Your task: Reproduce each line of the entries that carries "thumb".

====== Input records ======

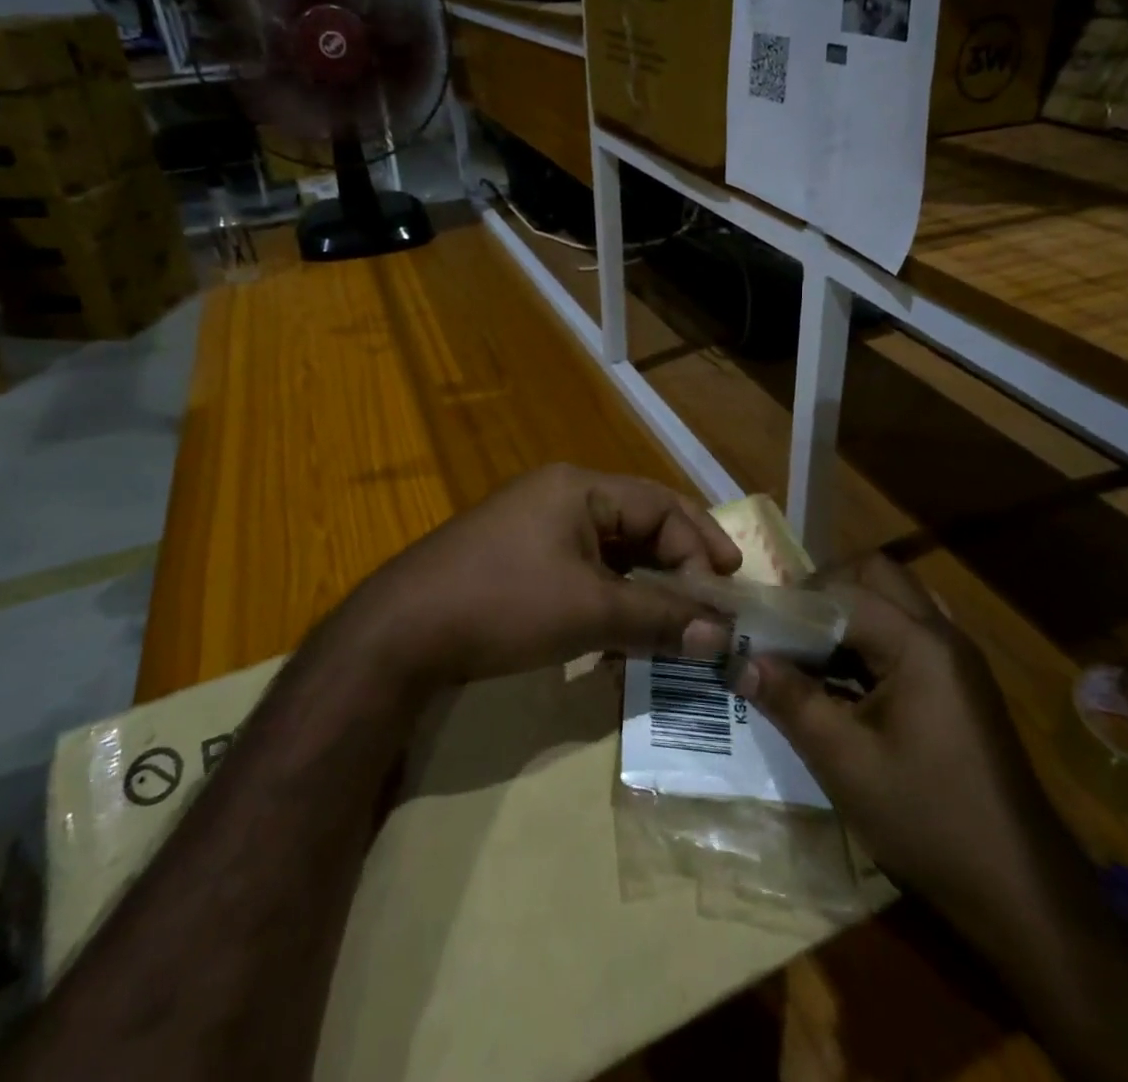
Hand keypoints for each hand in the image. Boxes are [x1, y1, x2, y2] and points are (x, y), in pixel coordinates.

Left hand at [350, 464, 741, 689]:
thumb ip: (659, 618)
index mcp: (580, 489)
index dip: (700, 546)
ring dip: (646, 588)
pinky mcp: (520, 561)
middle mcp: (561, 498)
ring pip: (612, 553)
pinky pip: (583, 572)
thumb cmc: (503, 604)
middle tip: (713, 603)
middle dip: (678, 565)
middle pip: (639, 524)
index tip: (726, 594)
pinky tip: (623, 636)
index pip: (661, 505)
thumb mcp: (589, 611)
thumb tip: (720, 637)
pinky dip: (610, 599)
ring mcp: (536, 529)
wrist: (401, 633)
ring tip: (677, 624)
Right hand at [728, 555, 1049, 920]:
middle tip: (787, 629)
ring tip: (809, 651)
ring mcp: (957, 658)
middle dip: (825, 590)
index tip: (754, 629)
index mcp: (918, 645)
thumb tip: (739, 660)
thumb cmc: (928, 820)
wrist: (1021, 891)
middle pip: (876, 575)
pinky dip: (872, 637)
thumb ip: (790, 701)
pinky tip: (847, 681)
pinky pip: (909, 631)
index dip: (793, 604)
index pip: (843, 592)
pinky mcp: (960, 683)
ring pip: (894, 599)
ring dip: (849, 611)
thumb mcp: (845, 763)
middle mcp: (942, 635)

======

The answer:
thumb ip: (659, 618)
thumb cmc: (503, 604)
thumb mcp: (589, 611)
thumb tip: (720, 637)
thumb tip: (739, 660)
thumb cmc: (928, 820)
thumb ip: (790, 701)
thumb mcp: (845, 763)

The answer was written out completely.